As you might guess, it doesn’t stop there. At the boarding area for the flight down to Atlanta, I see a young chap with a backpack with a Kente cloth pattern. Naturally, I say hi and mention the Kumasi connection that just happened, because Kente cloth comes from Kumasi (a pattern, a fabric, a woven object). This young man, 26, is from Accra, Ghana!! And, wait for it. He is the nephew of the President of Ghana…. and, his folks own the hotel I stayed with Maureen and her folks at on the coast between the Ivory Coast and Accra way back over Christmas break in 1993. Just crazy, how this is all connected.

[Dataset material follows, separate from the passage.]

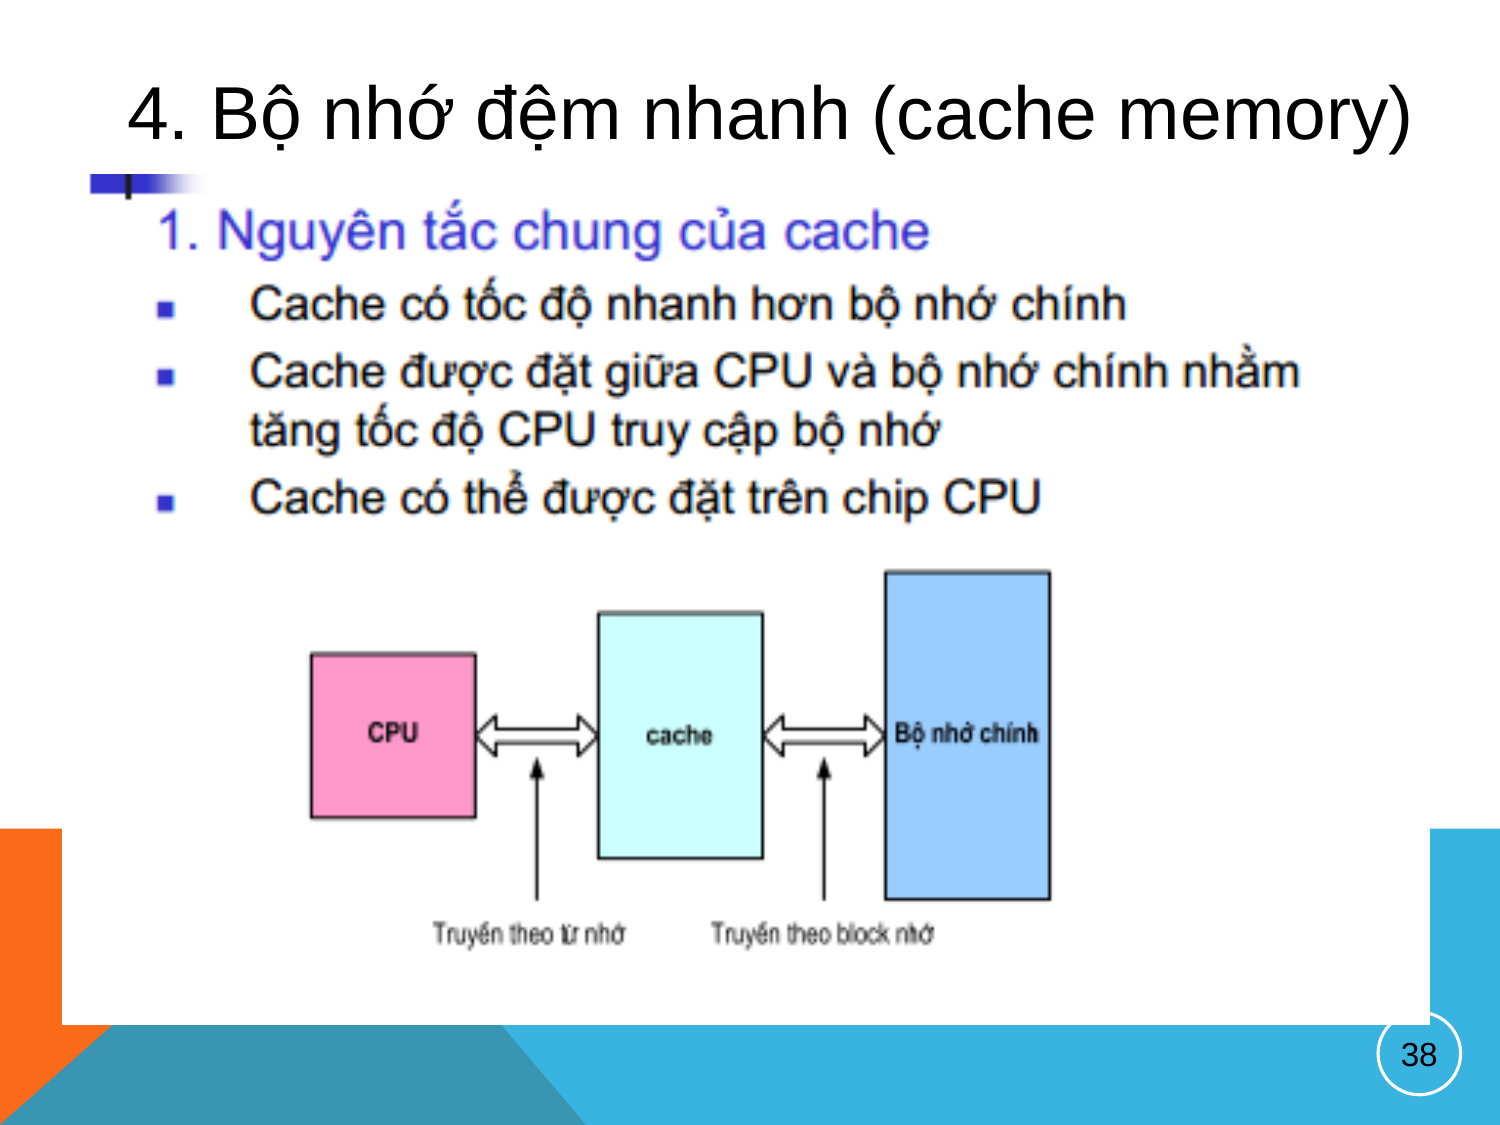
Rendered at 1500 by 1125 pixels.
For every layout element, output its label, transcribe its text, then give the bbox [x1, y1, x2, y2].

slide_number 38 [1376, 1013, 1463, 1097]
text_box 4. Bộ nhớ đệm nhanh (cache memory) [112, 57, 1430, 162]
picture [62, 174, 1430, 1026]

I had a beautiful cry with Maureen over the phone just before boarding, sharing all of this with her, as she sat getting prepared for her CT scan back home. We both acknowledged our fears, paving the way for only love when I get home.

From the moment I returned home from that trip in August, Maureen and I did only continue to share love. We never ever talked about death. It has never been in our vocabulary. We searched every avenue, looked for every connection, uncovered all possible treatments. Even as we both went to sleep three weeks ago today, we both expected to awake again, together, the next day. We did both awake, me, in this world, though, and her, in heaven. Her passing has awoken me to just how transcendent love can be. As I have told our children and friends, “of course, we hurt. We loved mommy so much, it can’t not hurt.” We will never stop hurting. Cancer sucks. However, for eleven years, as Maureen tackled this horrible disease, she made the decision each day to live… and to love… we will do no less.

Sweetie, our twin towers now stand as one. However, I feel your love washing around inside of me, and it has made my foundation strong. The kids and I have opened our hearts to you, so that you can wash around inside of us each and every day. We will remember, but we will look forward, and we will manifest your love for us and for everyone in all that we do… watch out world!